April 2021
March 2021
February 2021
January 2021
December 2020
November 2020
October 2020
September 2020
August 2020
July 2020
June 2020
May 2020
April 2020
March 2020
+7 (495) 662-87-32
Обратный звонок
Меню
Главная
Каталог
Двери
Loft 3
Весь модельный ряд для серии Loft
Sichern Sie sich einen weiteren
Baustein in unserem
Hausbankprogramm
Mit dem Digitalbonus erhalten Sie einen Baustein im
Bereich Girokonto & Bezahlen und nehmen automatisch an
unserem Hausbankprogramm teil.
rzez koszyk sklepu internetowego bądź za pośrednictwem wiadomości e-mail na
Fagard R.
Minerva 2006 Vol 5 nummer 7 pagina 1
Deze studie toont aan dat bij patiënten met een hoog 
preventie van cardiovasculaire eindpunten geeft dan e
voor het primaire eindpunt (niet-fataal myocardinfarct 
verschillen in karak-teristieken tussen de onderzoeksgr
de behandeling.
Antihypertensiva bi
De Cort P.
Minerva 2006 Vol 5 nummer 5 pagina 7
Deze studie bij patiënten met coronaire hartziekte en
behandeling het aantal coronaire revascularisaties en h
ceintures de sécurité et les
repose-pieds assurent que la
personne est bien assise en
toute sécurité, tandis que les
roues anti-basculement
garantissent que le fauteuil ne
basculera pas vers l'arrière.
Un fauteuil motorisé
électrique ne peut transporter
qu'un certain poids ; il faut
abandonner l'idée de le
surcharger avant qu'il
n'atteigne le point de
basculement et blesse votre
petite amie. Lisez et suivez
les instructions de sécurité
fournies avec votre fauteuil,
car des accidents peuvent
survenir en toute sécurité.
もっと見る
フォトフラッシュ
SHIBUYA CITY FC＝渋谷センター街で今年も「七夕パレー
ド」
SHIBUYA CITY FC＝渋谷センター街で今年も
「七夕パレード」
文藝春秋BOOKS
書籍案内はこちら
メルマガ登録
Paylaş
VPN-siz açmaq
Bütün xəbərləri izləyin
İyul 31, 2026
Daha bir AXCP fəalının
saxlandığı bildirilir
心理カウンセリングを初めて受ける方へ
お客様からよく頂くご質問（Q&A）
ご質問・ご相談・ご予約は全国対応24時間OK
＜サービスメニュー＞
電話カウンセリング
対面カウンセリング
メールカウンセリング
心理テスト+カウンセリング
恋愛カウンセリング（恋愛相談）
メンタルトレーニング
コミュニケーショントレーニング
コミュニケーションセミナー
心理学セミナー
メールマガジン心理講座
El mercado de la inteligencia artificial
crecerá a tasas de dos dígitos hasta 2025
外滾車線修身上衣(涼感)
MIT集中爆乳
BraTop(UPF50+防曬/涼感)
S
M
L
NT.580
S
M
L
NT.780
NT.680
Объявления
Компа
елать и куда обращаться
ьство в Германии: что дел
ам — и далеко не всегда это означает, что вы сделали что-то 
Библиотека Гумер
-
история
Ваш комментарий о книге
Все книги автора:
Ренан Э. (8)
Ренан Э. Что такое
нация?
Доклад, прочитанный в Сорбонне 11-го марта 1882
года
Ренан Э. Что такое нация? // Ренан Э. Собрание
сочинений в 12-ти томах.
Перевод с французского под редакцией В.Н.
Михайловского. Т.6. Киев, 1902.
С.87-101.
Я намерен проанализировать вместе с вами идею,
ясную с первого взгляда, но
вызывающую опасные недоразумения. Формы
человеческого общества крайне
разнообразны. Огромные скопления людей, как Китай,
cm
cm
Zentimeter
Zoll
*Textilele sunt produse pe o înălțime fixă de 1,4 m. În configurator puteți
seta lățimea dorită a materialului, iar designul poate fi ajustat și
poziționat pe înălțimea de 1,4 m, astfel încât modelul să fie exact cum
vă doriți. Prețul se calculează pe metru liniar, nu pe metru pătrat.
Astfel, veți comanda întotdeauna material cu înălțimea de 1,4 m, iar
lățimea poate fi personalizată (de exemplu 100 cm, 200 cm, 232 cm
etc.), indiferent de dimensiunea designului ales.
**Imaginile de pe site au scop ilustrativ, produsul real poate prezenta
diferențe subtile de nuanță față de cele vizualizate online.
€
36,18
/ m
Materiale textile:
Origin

::::::::::

* [Your objective]
Retrieve every line above holding the word "Loft".

* [Final answer]
Loft 3
Весь модельный ряд для серии Loft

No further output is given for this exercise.